Es más, si alguien te dice: - ¡Ah, no! Yo sí sé cuando -. Es pura mentira, retamo, paja amarillenta y seca de tan obvia que es.
El primer paso de un emigrante es decidir que se va.
Como todo en la vida la decisión de irse es un proceso que empieza en algún momento y termina en el incómodo (o muy cómodo, dependiendo de las posibilidades económicas del viajero) asiento de un avión, un barco o un autobús; un buen día se juntaron los planetas, se acercaron los arcanos, se decidieron los dioses, te dio piquiña y ¡Zas! Te fuiste.
Muchas son las cosas que pasan por la cabeza de un potencial emigrante justo en esos días previos al inesperado momento de la decisión y por supuesto, muchas otras cosas pasarán después que se haya cruzado esa línea invisible. Es una confrontación inevitable, como un encuentro impostergable al que no se quiere ir.

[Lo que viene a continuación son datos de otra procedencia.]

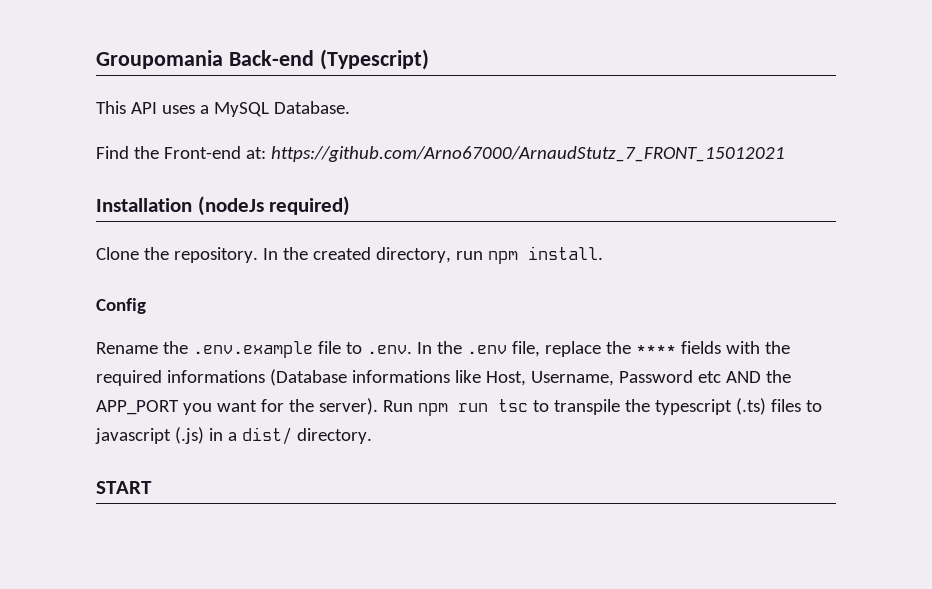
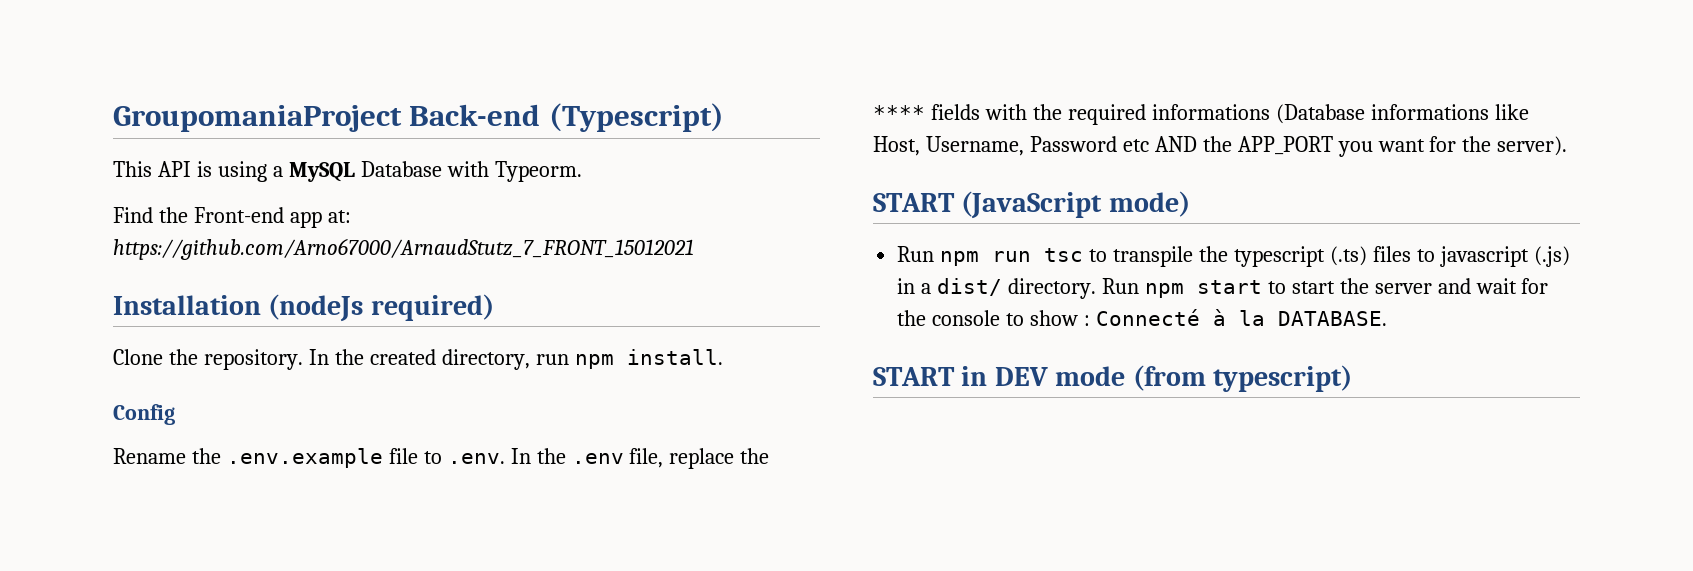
[96,50,223,69] Groupomania -> [113,105,402,132] GroupomaniaProject
[161,101,350,117] uses a MySQL Database. -> [196,161,582,182] is using a MySQL Database with Typeorm.
(241, 152) none -> [289,211,322,228] app
(378, 406) none -> [873,191,1190,219] // START (JavaScript mode) //
[96,481,152,494] // START -> [1101,278,1549,298] [897,309,1387,326] [873,365,1353,392] Run npm start to start the server and wait for the console to show : Connecté à la DATABASE. // START in DEV mode (from typescript)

Fue una mañana como todas las demás, o quizás una tarde mientras estaba atrapado en las entrañas de la enorme serpiente de carros, en que se ha convertido Caracas; o una noche calurosa, desparramado como un fardo de harina con hoyitos furtivos en el balcón del departamento, no sé. Lo cierto es que lo decidí o quizás no, pero la sensación de haber dado un paso hacia la salida me invadió lacerante, fría, resbaladiza.

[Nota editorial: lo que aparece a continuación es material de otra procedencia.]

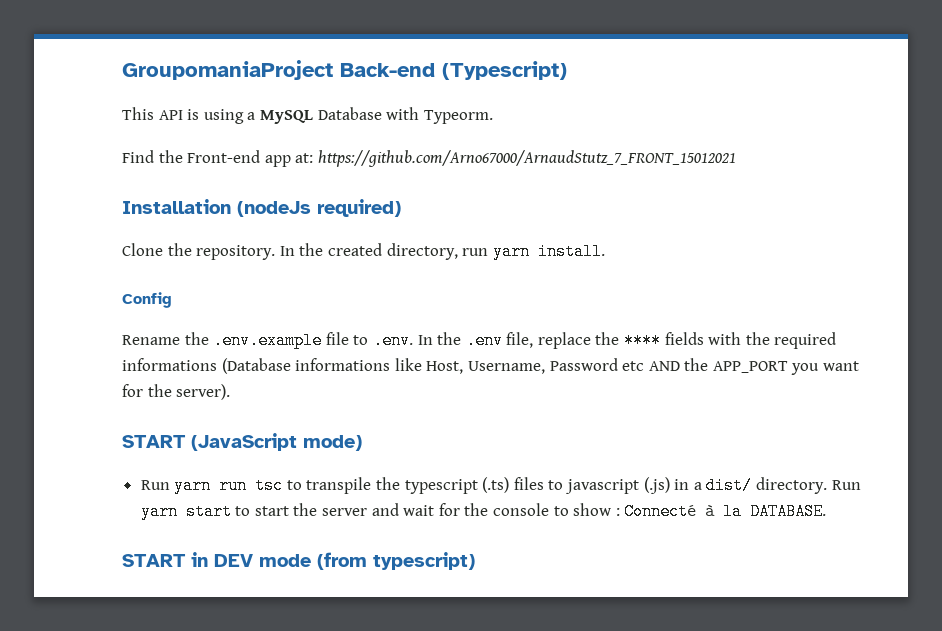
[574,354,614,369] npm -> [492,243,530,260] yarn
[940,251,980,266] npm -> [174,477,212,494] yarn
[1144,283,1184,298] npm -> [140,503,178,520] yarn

Hay sin embargo un margen de tiempo durante el cual puedes todavía arrepentirte, escurrir el pesado bulto de tu decesión por debajo de la puerta que da al olvido, ese espacio de tiempo es el que transcurre entre el momento en que te decides a irte y el momento en que haces pública tu decisión.
Si bien no recuerdo cuando decidí convertirme en emigrante, sí puedo afirmar con la certeza del testigo presencial, que luego de hacer pública mi decisión, de forma atolondrada, imprudente, casi cruel con mis familiares; los hechos me llevaron, me arropó la realidad y el calendario se convirtió en escalones hacia la entrada a un mundo desconocido. Se pudiese establecer una analogía con la ansiedad que produce el paso del tiempo cuando se está esperando la llegada de un bebé: esperamos un nacimiento o un renacimiento, experimentamos una muerte o una resurrección, dependiendo del cristal con que se mire, la ancestral afirmación de que un vaso de agua que está medio vacío, también está medio lleno.
Pero, cabalgar toda esa ansiedad puede desgastar peligrosamente las bases de la decisión de emigrar, sobre todo y como ya expresé fue mi caso, luego de hacerla pública olvidé progresivamente las razones que me llevaron a tomarla.
Y es que emigrar es una decisión de bolas no de razones.